So I dabbled, in vanity,
in dubious poems, while men in
shirt sleeves fan the flames over
skewers of beef to fill bellies?
What solid, intricate structures do
we build? When the wolf comes to huff
and puff, would they quake and fall?
Is it slippery, soft-voiced,
aimed toward destruction?
And Adrienne’s reply came thus:
the red wolf came and we be thrown into
a state of panic, some mark of
calamity thumped our heart,
fierce but helpless, yet we had
no other choice but to build
houses some of which were straw,
and some sticks, till at last
we’ve learned to use bricks.
We’d plumped up language to
correct any inaccurate notion–
so superior, so like Dickinson’s
fairer house, we’d dwell as
occupant, in paradise.
Day 8. Perhaps our poems are falling in standard?

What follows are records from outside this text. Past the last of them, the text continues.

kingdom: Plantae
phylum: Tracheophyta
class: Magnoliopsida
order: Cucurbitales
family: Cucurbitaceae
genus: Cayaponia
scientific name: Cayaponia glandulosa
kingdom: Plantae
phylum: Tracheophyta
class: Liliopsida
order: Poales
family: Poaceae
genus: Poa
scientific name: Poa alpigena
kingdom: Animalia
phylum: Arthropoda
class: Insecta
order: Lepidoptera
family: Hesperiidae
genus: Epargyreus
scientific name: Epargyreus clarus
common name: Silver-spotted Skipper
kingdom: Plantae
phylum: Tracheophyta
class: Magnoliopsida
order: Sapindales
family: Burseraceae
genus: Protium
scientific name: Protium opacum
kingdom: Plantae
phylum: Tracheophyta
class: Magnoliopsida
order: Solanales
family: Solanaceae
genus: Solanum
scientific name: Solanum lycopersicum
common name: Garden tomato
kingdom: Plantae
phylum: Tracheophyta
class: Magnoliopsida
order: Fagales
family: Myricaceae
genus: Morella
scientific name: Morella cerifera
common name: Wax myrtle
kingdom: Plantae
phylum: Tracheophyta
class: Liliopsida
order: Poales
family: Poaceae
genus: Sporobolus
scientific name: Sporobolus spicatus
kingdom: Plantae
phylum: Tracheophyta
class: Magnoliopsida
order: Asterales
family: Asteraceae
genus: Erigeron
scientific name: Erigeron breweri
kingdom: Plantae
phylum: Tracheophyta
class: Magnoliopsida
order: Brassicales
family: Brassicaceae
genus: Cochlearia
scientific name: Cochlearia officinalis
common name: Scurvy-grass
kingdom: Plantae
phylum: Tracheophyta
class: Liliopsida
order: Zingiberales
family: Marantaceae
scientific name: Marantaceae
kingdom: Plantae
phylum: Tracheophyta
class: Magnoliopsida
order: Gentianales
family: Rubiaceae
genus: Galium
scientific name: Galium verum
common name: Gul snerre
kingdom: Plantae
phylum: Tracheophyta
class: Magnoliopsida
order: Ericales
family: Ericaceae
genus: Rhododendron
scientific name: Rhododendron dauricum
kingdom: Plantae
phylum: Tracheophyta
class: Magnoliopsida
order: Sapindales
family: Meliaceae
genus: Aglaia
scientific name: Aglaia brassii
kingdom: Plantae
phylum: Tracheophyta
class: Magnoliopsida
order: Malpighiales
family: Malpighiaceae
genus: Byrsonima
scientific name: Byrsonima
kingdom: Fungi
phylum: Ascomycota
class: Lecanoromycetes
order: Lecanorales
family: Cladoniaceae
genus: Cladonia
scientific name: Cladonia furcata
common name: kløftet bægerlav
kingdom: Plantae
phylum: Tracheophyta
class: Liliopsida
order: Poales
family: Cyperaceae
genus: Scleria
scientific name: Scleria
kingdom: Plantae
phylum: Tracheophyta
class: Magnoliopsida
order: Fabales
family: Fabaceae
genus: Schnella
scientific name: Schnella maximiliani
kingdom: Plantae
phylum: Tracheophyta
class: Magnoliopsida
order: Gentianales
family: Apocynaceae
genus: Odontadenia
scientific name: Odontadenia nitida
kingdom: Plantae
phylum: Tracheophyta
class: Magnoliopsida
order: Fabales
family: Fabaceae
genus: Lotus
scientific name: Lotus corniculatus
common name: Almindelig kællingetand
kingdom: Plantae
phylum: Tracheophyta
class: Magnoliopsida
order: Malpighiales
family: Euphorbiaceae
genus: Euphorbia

Volume up, standard down? Nah I don’t really believe that. When we write we don’t even know what will turn up. Our job really is to accept whatever comes. Your muse goes where she wants to go. Of course during the process you might be feeling that your poem is wonky and be thrown into a state of panic. You’d just have to lay more bricks or whatever. Perhaps have to knock down some too; hopefully not tear down the entire thing. Anyway Robert Brewer wants us to address panic in whatever form.